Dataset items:
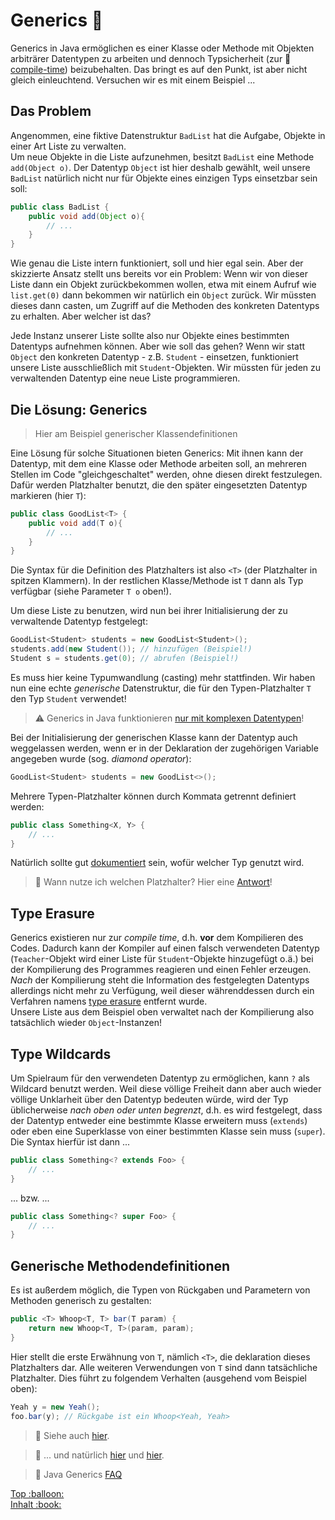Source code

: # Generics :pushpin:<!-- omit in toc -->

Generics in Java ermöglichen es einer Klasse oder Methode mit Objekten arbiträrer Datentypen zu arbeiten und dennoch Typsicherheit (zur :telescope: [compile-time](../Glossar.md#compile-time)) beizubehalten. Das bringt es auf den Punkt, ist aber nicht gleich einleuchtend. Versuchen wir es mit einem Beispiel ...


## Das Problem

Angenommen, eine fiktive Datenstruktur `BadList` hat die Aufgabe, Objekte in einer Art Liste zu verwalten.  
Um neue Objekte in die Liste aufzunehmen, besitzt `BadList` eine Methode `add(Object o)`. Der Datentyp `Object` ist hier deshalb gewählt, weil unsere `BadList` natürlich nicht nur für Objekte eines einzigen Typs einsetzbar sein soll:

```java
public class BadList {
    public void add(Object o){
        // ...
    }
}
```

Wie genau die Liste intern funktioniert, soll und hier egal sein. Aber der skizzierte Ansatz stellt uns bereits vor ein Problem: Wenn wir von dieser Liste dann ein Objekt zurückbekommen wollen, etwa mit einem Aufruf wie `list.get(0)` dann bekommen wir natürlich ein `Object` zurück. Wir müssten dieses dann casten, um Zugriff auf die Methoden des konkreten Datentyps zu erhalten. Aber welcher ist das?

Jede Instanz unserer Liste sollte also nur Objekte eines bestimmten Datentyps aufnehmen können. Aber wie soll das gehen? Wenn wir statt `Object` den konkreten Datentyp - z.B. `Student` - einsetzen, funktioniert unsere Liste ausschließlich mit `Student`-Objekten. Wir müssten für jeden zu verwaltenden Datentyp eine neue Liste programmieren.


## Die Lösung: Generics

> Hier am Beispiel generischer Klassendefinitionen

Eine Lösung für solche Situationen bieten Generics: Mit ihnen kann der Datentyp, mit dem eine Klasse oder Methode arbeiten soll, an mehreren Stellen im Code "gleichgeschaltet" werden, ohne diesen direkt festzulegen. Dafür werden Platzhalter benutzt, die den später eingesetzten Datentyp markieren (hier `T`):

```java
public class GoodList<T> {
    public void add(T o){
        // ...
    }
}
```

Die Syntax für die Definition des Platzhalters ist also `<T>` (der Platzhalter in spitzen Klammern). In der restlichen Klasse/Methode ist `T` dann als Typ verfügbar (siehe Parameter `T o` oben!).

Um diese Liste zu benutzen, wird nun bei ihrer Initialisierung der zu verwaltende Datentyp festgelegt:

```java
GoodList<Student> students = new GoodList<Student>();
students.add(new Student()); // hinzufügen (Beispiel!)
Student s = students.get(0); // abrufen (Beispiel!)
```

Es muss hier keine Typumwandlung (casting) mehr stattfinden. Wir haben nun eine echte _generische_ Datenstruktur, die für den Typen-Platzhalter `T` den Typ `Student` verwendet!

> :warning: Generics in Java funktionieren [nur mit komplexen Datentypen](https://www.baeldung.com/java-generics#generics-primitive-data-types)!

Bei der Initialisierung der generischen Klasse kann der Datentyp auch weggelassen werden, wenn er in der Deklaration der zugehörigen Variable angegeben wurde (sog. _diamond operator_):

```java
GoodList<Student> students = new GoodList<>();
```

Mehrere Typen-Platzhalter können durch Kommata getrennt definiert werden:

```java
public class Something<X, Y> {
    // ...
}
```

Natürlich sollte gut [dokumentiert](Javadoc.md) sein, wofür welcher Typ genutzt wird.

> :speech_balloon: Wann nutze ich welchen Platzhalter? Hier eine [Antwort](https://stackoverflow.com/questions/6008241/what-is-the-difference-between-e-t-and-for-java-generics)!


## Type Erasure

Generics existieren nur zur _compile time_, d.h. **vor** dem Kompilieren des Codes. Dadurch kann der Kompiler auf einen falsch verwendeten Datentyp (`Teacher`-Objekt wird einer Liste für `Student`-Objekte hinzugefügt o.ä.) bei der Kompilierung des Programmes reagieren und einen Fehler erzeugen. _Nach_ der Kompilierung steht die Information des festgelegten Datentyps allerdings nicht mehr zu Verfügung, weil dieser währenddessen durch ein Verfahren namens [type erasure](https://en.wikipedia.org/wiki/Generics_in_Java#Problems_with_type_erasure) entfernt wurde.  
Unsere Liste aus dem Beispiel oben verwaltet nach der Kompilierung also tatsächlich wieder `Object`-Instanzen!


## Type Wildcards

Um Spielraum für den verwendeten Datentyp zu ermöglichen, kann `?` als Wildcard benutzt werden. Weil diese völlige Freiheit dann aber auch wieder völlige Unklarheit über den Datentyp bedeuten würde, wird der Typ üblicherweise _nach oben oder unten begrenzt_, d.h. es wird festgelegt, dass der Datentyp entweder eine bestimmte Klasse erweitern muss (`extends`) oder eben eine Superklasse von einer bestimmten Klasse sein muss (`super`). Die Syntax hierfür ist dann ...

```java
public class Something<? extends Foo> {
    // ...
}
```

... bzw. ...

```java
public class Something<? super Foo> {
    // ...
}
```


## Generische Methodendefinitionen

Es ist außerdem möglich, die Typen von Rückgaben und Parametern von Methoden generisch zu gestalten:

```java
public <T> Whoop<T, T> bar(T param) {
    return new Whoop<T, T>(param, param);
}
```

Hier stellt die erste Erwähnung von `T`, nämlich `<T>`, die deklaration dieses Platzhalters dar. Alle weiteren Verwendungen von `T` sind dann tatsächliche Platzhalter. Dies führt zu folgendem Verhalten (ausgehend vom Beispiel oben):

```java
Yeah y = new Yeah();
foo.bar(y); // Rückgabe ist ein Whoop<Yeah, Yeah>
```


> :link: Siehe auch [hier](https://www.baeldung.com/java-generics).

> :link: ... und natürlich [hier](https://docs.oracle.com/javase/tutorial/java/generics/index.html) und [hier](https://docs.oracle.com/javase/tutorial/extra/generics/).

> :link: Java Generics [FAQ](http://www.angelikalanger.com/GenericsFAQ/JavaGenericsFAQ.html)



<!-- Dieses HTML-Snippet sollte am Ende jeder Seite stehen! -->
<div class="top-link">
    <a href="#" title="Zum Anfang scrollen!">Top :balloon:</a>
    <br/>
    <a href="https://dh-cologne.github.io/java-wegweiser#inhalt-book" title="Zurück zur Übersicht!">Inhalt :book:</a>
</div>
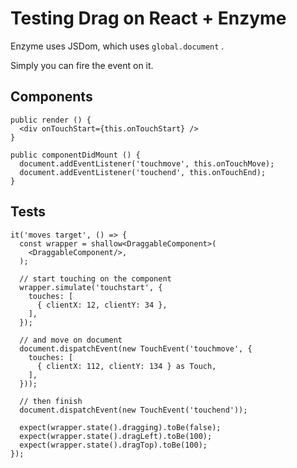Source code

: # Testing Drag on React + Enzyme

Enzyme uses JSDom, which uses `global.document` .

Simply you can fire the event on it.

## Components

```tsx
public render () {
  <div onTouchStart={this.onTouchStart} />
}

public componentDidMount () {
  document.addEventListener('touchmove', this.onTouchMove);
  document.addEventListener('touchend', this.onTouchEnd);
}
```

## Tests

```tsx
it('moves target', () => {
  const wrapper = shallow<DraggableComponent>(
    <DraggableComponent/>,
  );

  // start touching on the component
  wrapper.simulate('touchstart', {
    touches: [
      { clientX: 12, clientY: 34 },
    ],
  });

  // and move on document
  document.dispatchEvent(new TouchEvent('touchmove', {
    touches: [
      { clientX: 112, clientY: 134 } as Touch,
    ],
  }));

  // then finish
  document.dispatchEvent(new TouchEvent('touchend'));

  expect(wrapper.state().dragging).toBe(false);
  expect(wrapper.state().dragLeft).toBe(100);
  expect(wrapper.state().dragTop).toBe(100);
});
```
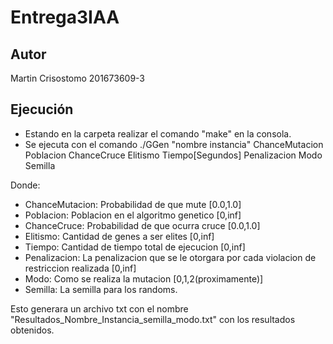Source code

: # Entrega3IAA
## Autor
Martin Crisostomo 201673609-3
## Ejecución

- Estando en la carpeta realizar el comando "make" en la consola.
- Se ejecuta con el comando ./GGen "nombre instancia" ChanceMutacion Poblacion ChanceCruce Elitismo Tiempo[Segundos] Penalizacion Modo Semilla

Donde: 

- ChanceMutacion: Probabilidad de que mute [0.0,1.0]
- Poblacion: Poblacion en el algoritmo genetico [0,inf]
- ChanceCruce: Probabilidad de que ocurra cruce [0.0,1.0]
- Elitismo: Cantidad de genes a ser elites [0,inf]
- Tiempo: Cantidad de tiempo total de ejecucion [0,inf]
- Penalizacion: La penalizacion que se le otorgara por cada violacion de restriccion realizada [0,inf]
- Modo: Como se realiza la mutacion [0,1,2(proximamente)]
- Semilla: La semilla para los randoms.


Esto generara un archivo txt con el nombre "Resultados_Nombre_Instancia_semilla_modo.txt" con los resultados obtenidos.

• **What to produce**:
Only a number is expected here: how many lines above contain the word "touchend".

• **Task solution**:
2